Liberal Party member John Bright A reformist in the liberal party, who fought for the secret ballot in 1871 and Believed that if the working class could vote in secret, they would thank the liberals for passing the Ballot Act with their vote.
Liberal Party Members Joseph Chamberlain Wanted the Liberal Party to pass a new reform Act in 1883, which would give men in the counties equal voting right to the men in the boroughs.
Conservative Party members Salisbury Leader of the Conservative Party in the 1880s Accepted a proposal from the Liberal Party to create a Third Reform Act.
Arlington Street Compact Gladstone and the Liberals are in power in the 1880s. Gladstone wants to pass another reform act, in order to give men in the counties equal voting rights to men in the boroughs, which would mean doubling the number of men who could vote in Britain!!!!!!! Time to spread the vote like jelly on toast son. In order to pass this radical reform through the House of Commons, Gladstone needed to get the Conservative Party to agree to its terms!!!!
Arlington Street Compact Prime Minister Gladstone met with Conservative leader Salisbury to make a deal. Yo homie Salisbury, lets make an agreement so you will let us pass this Third Reform Act Nah yo, whats in it for us conservatives Gladstone? you old ugly mongrel.
Arlington Street Compact The Deal Salisbury’s Conservatives would support the Third Reform Act in the House of Commons. In return, Gladstone and the Liberals would redistribute the number of MPs in constituencies across Britain. By doing this, they would allow some constituencies to be guaranteed victories for the Conservatives WHAT!!?!???!?!?!
The Arlington Street Compact Dundee had only 1 Member of Parliament and every single election the conservative candidate won. Conservative MP Douglas McBruce has won every election in Dundee in the last 40 years.

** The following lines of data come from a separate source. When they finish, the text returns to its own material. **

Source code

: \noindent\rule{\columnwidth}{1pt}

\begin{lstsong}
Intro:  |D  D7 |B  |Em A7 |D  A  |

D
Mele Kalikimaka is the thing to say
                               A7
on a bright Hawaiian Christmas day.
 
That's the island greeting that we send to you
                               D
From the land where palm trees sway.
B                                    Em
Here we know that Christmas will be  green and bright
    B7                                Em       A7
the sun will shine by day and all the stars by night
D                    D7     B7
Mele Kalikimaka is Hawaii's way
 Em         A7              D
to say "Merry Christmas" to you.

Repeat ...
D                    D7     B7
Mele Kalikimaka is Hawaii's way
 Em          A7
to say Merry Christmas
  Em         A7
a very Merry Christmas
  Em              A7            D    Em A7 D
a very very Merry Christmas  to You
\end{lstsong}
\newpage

Dundee has tripled in population do to its factories, it now has a population large enough to deserve 2 Members of Parliament.
The Arlington Street Compact So in the Arlington Street Compact, the Liberals promised to redistribute the number of seats, so that places such as Dundee will get 2 MPs instead of 1. Now Dundee has a new conservative MP, Hamish McVey. The Conservatives are happy because now the conservative city of Dundee will always send 2 Conservative MPs to the House of Commons
Third Reform Act (1884) (Representation of the People Act 1884) Passes because of the Arlington Street Compact The electorate doubles from 2.5 million to 5 million men. Voting qualifications in the towns and countryside are identical. –All male householders who own or rent property could vote. 2/3 men in England and Wales.
Redistribution of Seats Act 1885 Passed together with the Third Reform Act it was part of the deal in the Arlington Street Compact The distribution of MPs now more accurately reflects the population of British towns. Total number of MPs increased from 652 to 670.
Are we Democratic yet?
Define: intimidation, bribery, the nature of corruption in British politics What happened to the attempted ballot act in 1871, before it was passed in 1872? Why is this an example of the lack of democracy? What happened to the Third Reform Act after it was passed by the House of Commons in 1884?